Dieu revient sur terre. Il est pris en charge par un cabinet d’avocats et une agence de communication. Marc-Antoine Mathieu convoque quelques grands penseurs pour une réflexion profonde et vacharde sur notre société et son rapport au divin. S’il n’y avait qu’un livre de bandes dessinées à lire en cette saison (supplémentaire) de crise, ce serait peut-être celui-là.

 

Spam
Mahler – Reprodukt

Mahler utilise le pourriel qui infeste sa boîte aux lettres : on lui propose chaque jour, comme à vous, comme à moi, des médicaments pour enlarger son pénis ou cent fois remettre son travail sur l’ouvrage (voir plus). Il isole des bouts d’arguments de vente comme autant de bribes de monologue, qu’assènent des personnages représentant les faux émissaires de ces courriers. Au final : un livre très drôle et un bien bel objet toilé, relativement peu cher même s’il se lit vite. Disons, j’aimerais bien qu’on m’en fasse cadeau.

 

Coucou tristesse
Baron Brumaire et Sergio Slama – Drugstore

Une histoire (sans parole) par page. Pichenettes drôles et féroces pointant essentiellement la société de consommation.

 

Rock a Billy, zombie superstar
Lou et Nikopek – Ankama

Énième variation sur le thème des zombies. Entre Bubba Ho-Tep et la saga Romero.
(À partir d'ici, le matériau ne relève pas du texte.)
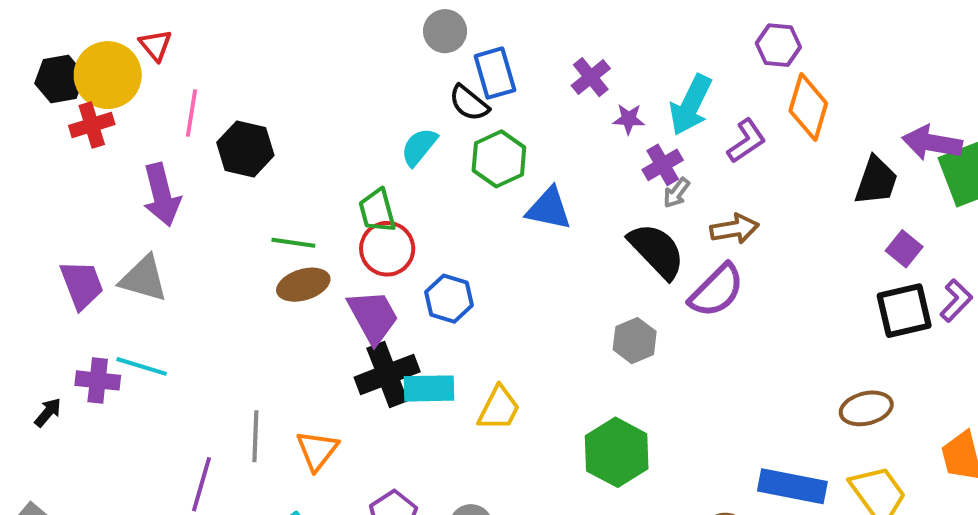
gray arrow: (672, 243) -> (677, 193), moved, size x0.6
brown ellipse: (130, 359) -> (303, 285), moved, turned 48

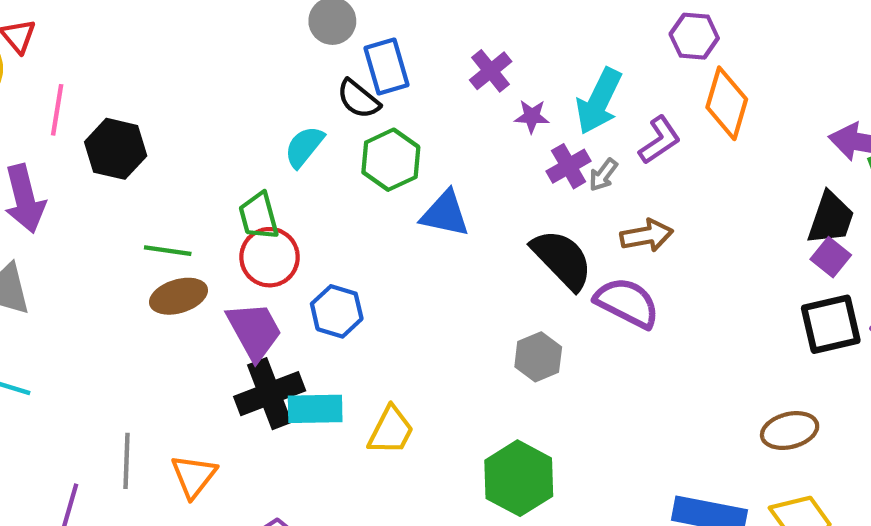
black trapezoid: (876, 181) -> (831, 218), moved
gray arrow: (677, 193) -> (603, 175), moved
purple semicircle: (716, 291) -> (627, 303), turned -108

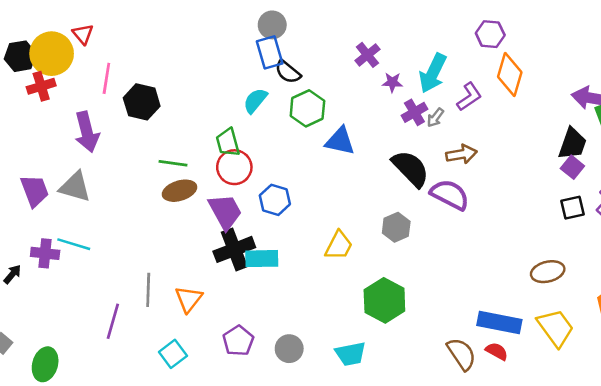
blue rectangle: (387, 66) -> (270, 52), moved
black square: (831, 324) -> (572, 208), size x0.7
yellow trapezoid: (391, 431) -> (339, 246), moved

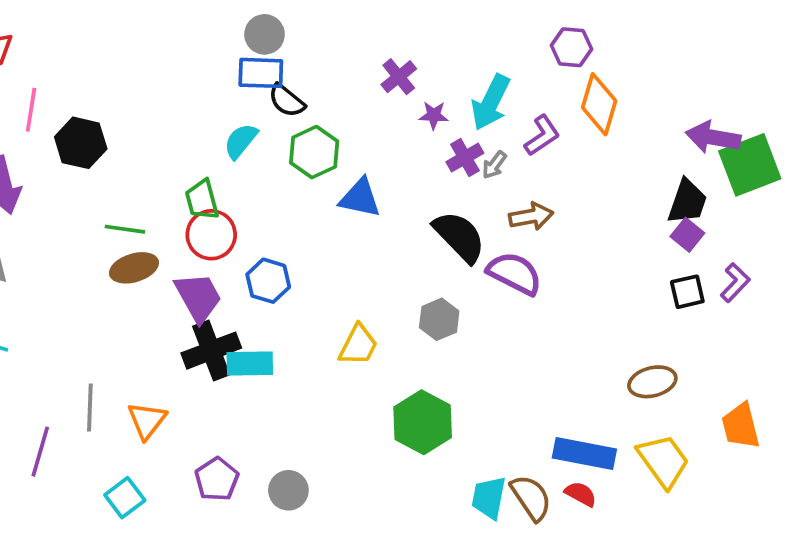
blue rectangle: (270, 52) -> (261, 73), turned -72
cyan trapezoid: (351, 354) -> (489, 498), moved, turned 112

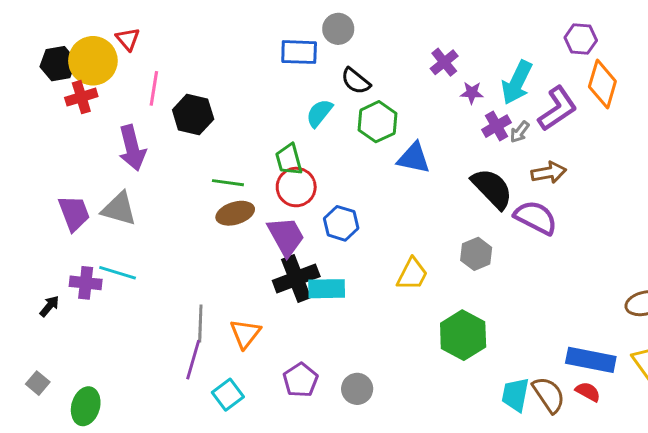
blue rectangle: (261, 73) -> (299, 52), moved
purple L-shape: (542, 135) -> (557, 109), size x1.4
purple line: (40, 452) -> (193, 360), moved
Un Z brandi bien haut. Plutôt réussi, dans le genre.

 

J’aime pas les gens qui se prennent pour…
Florence Cestac – Hoëbeke

Dans la série dirigée par Riss (Charlie hebdo), c’est au tour de Florence Cestac de nous révéler ses petites détestations ordinaires. Un exercice qui l’a manifestement beaucoup amusée. Et le lecteur avec.

 

Roi rose
David B (d’après Pierre Mac Orlan) – Gallimard

C’est beau. Mais qu’est-ce que c’est court.

 

La main verte
Hervé Bouhris – Futuropolis

Une road-BD vélocipédique. Le périple d’un père et de son fils à travers une France sans voiture, puisqu’il n’y a plus d’essence, à la recherche des grands-parents qui savent, eux, comment cultiver un potager. Fable écolo pas manichéenne. Pas mal du tout.

 

Au rallye
Pierre Place – Warum

Le Rallye est un bar de banlieue où échouent les damnés de la terre du coin, entre espoir et rancœur, ténacité et renoncement. À la fois récit policier, étude sociologique et portrait de famille(s). Construit tel un puzzle qui renvoie à La vie mode d’emploi de Georges Perec. Lu avec un peu de retard (il est sorti en mai), un très bon livre.